洛染不清楚席晟思在說哪一件事,“這是哪件事?時間過得太久了,我可能有點忘了。”
這樣啊,席晟思心念著,沒再開口。他的目光在周圍巡視著,那個臭女人跑哪兒去了,怎么一下沒了影?
突然,一抹白色落入了席晟思眼中,他立馬向著那個方向去,穿過了人海到那里時,卻發現這人并不是阮素。
那兩人該不會結伴去鬼屋了吧?席晟思腦中突然蹦出了這個念頭,忍著身體的不適,重新往鬼屋的方向過去。
席晟思都不清楚自己歪打正著就找到了阮素的位置,只不過余慶不在她旁邊。剛剛的人流一下子把阮素和另三人沖開,她就索性先買了票在鬼屋的入口邊上等著,說不定就等到了那幾人呢?
席晟思購票進去時就發現了那個探頭探腦的身影,嗤笑一聲,大步走到了阮素身后拍了拍她的肩。

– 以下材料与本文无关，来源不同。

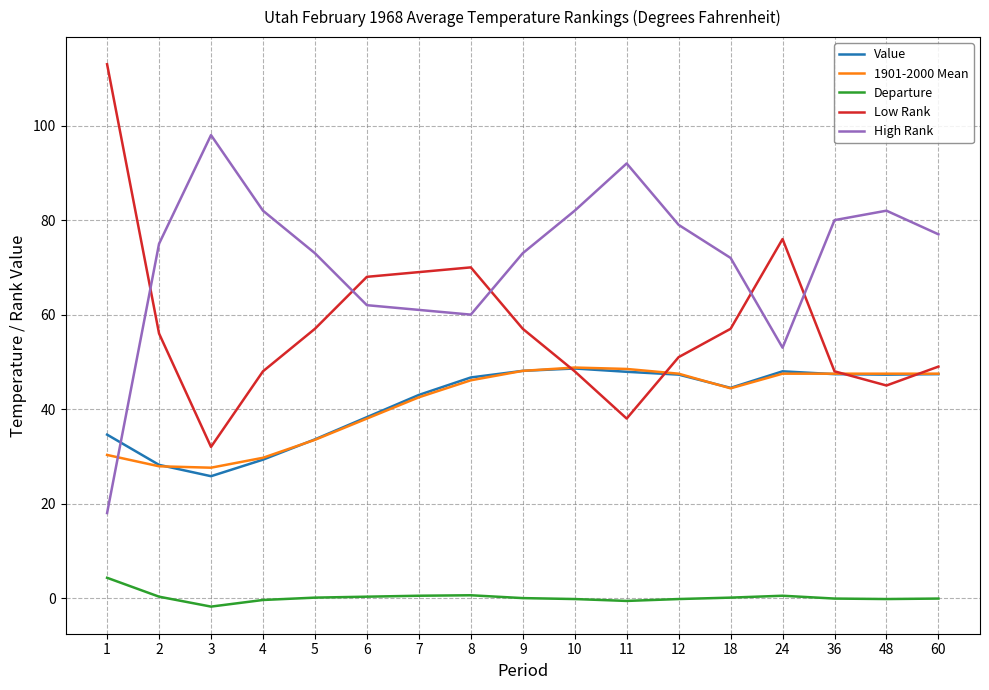

What is the lowest value of the 1901-2000 Mean series?

27.6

鬼屋里頻頻傳出了尖叫聲讓阮素被拍的一剎那也要叫出來,但阮素回頭發現這人是席晟思時,她的心才平靜下來。
她的個親娘嘞,差點要被嚇死在鬼屋門口了。
阮素沒見著洛染的身影,頗感詫異,“染染人呢?”
席晟思后知后覺,他剛剛去找這臭女人的時候,不自覺就把人拋在了腦后。
阮素一看他的表情就知道發生了什么,不由無語了,她辛辛苦苦給兩人制造機會,結果這人先把別人給拋下了?
算了,還是先給余慶撥個電話,說聲自己在什么地方。
阮素摸出了自己的手機給人打過去,過了半晌,另一邊才被接起。
“安素,你跑哪里去了!”聲音大得阮素都覺得有陣風要從手機里出來,她尷尬地笑了笑,“我不是想起來了才給你打了電話嗎,我和席晟思已經到了鬼屋的入口了,你找找染染,和她一起過來吧。”
“對啊,我和姐姐一起呢,哥哥你要不要過來?”
余慶千防萬防,沒想到還是給了席晟思可趁之機,在聽到席晟思聲音的時候險些沒把手機給摔了。這男人是真的狗!
阮素頗為無奈地把席晟思往旁邊趕了趕:“我終于明白為什么染染對你沒什么感覺了,別的綠茶都可勁地嬌柔造作,也就你完美演繹出了不嬌柔只造作的形象。”
席晟思:......
呵,這女人眼光不行!
阮素擺擺手,“我就勉為其難地教教你,讓你看看真正的綠茶要怎么說話。”
趁著余慶和洛染都還沒來,阮素覺得自己有必要教一教這家伙什么叫做真正的綠茶。
“記住,作為綠茶,你要不經意間地展現出自己柔弱的一面,還要適時地撒嬌。有來有往,你進我退。”阮素老神在在地說著,這些她可是清楚地不得了,女人間的那些把戲,可不就是來來回回地被玩嗎?只不過她現在是把這把戲教給一個男人了而已。
席晟思深深地看了她一眼,這臭女人,真當他不知道這些嗎?康復中心的一群女護士可不都是被那個暴力狂趕跑了,有不少還是他的功勞呢。